Transcribed page contents
------------------------------------------------------------------------
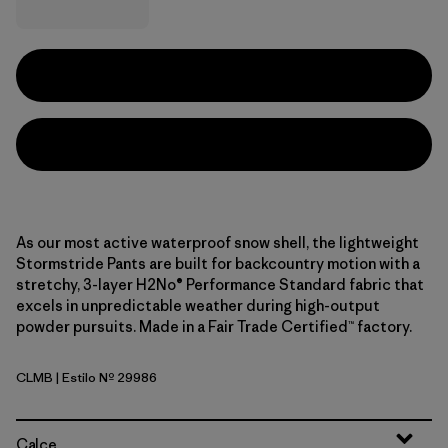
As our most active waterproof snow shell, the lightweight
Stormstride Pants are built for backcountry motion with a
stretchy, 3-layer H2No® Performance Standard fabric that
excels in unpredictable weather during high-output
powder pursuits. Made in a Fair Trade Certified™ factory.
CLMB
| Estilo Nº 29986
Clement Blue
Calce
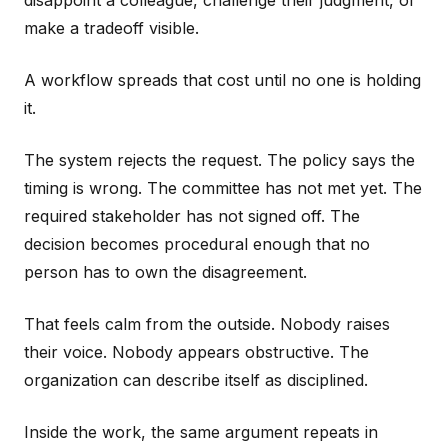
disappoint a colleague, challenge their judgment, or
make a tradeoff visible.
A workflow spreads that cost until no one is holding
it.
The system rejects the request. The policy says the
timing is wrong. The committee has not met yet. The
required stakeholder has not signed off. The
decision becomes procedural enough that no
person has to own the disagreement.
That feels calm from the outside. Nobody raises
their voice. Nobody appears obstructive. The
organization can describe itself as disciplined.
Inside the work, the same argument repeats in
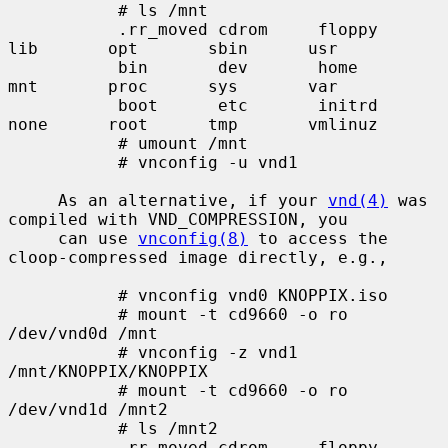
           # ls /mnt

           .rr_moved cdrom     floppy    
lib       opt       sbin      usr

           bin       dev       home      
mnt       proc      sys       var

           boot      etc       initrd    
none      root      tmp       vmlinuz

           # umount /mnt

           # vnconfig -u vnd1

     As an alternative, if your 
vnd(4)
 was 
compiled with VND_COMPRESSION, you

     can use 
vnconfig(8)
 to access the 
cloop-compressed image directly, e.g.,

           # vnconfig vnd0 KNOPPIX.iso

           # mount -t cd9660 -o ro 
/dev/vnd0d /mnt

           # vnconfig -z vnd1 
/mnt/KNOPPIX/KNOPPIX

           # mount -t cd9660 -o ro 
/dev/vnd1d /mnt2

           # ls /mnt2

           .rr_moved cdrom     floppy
------------------------------------------------------------------------
◆ **Activity**
Write every record out again exactly; no pictures belong in the copy.

◆ **Problem solution**
As our most active waterproof snow shell, the lightweight
Stormstride Pants are built for backcountry motion with a
stretchy, 3-layer H2No® Performance Standard fabric that
excels in unpredictable weather during high-output
powder pursuits. Made in a Fair Trade Certified™ factory.
CLMB
| Estilo Nº 29986
Clement Blue
Calce
disappoint a colleague, challenge their judgment, or
make a tradeoff visible.
A workflow spreads that cost until no one is holding
it.
The system rejects the request. The policy says the
timing is wrong. The committee has not met yet. The
required stakeholder has not signed off. The
decision becomes procedural enough that no
person has to own the disagreement.
That feels calm from the outside. Nobody raises
their voice. Nobody appears obstructive. The
organization can describe itself as disciplined.
Inside the work, the same argument repeats in
           # ls /mnt

           .rr_moved cdrom     floppy    
lib       opt       sbin      usr

           bin       dev       home      
mnt       proc      sys       var

           boot      etc       initrd    
none      root      tmp       vmlinuz

           # umount /mnt

           # vnconfig -u vnd1

     As an alternative, if your 
vnd(4)
 was 
compiled with VND_COMPRESSION, you

     can use 
vnconfig(8)
 to access the 
cloop-compressed image directly, e.g.,

           # vnconfig vnd0 KNOPPIX.iso

           # mount -t cd9660 -o ro 
/dev/vnd0d /mnt

           # vnconfig -z vnd1 
/mnt/KNOPPIX/KNOPPIX

           # mount -t cd9660 -o ro 
/dev/vnd1d /mnt2

           # ls /mnt2

           .rr_moved cdrom     floppy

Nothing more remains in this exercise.